* Records to process
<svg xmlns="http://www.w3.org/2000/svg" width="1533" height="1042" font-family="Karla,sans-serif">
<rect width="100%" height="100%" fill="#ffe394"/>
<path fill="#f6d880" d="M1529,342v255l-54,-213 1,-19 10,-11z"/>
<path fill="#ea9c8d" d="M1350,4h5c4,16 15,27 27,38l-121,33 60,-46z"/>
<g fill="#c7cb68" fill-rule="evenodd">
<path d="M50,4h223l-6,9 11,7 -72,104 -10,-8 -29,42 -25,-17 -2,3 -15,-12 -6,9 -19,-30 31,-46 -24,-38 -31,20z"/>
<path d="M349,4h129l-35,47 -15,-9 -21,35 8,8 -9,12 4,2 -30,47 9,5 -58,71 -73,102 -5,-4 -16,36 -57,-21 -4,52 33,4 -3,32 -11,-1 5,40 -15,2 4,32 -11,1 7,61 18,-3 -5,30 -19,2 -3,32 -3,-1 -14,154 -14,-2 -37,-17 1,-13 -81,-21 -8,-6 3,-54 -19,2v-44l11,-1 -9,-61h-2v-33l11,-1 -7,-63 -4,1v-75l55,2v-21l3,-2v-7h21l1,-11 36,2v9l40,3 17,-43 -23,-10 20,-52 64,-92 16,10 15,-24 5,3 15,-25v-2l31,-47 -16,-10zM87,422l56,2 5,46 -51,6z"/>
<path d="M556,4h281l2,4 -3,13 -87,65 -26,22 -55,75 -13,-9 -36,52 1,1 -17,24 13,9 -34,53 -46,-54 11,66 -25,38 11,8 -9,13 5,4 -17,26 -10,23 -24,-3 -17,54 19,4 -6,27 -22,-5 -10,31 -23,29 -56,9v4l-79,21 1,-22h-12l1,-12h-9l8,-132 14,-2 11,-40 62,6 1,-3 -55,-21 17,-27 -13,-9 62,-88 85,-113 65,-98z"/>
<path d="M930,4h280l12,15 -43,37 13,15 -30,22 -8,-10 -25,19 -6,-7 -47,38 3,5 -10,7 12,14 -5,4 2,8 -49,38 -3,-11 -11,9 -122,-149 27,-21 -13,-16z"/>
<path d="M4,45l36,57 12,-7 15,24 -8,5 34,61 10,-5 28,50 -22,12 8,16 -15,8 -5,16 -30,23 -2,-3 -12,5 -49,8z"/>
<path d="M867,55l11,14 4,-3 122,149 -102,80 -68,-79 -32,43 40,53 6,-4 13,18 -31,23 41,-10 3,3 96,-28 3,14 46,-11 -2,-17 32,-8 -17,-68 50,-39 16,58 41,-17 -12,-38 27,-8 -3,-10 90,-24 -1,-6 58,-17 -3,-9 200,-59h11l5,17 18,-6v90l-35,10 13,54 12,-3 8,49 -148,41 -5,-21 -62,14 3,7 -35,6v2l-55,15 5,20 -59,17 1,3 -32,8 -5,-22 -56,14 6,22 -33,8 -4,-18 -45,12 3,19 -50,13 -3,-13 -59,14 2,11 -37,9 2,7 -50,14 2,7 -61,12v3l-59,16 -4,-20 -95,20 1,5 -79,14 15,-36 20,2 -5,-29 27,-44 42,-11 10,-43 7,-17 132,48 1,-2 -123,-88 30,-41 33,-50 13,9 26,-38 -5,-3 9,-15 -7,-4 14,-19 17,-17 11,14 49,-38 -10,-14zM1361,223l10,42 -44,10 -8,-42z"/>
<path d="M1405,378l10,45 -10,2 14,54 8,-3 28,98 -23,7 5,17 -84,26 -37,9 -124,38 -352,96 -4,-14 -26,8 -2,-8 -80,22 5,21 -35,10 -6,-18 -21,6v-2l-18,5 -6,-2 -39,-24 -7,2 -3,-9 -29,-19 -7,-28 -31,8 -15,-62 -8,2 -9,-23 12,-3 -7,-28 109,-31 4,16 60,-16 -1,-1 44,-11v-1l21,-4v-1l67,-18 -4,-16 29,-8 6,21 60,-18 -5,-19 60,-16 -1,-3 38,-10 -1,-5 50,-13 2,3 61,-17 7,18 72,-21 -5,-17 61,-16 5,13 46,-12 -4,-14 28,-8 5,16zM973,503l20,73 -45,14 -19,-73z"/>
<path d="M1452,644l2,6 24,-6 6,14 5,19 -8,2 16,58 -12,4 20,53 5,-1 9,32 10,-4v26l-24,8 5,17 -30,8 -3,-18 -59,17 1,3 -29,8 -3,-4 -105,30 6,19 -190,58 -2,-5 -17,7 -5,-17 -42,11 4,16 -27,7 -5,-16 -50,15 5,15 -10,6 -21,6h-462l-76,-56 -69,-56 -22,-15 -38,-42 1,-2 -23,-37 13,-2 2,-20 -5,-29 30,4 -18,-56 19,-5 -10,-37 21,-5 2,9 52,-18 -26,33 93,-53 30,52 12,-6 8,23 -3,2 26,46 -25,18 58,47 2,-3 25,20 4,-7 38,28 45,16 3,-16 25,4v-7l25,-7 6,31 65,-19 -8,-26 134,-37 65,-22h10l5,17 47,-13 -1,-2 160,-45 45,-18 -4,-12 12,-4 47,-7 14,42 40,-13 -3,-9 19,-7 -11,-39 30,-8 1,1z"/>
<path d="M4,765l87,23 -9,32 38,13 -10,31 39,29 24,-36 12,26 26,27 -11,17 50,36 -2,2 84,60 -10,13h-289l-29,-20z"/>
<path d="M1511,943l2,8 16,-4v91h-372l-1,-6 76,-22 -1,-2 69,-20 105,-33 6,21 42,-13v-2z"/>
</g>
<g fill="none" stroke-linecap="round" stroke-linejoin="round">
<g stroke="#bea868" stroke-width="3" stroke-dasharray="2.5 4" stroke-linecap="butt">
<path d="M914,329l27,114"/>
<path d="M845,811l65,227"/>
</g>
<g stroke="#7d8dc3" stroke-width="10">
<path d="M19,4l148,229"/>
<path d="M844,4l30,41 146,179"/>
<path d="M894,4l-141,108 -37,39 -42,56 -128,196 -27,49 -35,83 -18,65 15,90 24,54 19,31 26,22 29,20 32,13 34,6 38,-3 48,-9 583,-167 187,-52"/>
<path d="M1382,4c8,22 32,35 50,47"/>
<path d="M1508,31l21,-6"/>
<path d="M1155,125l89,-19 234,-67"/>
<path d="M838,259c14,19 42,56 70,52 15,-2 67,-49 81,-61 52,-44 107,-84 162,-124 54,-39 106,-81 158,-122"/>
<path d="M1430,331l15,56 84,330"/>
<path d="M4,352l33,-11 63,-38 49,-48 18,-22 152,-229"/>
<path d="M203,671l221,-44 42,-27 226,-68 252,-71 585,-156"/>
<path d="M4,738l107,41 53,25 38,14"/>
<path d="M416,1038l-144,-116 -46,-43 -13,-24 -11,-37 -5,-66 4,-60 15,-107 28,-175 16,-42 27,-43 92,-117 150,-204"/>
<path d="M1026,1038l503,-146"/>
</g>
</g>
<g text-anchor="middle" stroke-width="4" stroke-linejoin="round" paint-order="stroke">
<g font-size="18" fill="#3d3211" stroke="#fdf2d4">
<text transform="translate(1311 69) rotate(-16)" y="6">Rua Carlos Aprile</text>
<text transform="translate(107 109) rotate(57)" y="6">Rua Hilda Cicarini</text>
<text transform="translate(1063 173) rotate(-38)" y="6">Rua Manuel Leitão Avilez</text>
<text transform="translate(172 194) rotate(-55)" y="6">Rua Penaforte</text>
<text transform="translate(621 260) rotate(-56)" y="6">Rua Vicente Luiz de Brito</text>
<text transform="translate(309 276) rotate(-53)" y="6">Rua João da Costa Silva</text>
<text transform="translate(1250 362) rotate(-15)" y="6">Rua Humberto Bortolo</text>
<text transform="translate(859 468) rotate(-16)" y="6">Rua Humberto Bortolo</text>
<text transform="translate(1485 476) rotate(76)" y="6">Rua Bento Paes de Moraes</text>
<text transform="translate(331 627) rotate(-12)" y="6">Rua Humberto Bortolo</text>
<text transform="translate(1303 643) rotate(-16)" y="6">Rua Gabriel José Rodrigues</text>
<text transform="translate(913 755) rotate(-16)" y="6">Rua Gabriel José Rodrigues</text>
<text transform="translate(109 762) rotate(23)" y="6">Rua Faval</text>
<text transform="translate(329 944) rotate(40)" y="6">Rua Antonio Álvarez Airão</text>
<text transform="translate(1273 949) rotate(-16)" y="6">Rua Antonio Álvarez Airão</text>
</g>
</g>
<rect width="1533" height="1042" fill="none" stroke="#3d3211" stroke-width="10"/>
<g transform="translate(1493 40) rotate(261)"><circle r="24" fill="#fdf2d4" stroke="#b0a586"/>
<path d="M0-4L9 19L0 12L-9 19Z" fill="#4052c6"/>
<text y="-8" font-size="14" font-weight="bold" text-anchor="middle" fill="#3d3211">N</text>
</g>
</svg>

* Problem to work on
Find the string "size" in the records, then copy each line where it occurs.

* Result of this exercise
<g font-size="18" fill="#3d3211" stroke="#fdf2d4">
<text y="-8" font-size="14" font-weight="bold" text-anchor="middle" fill="#3d3211">N</text>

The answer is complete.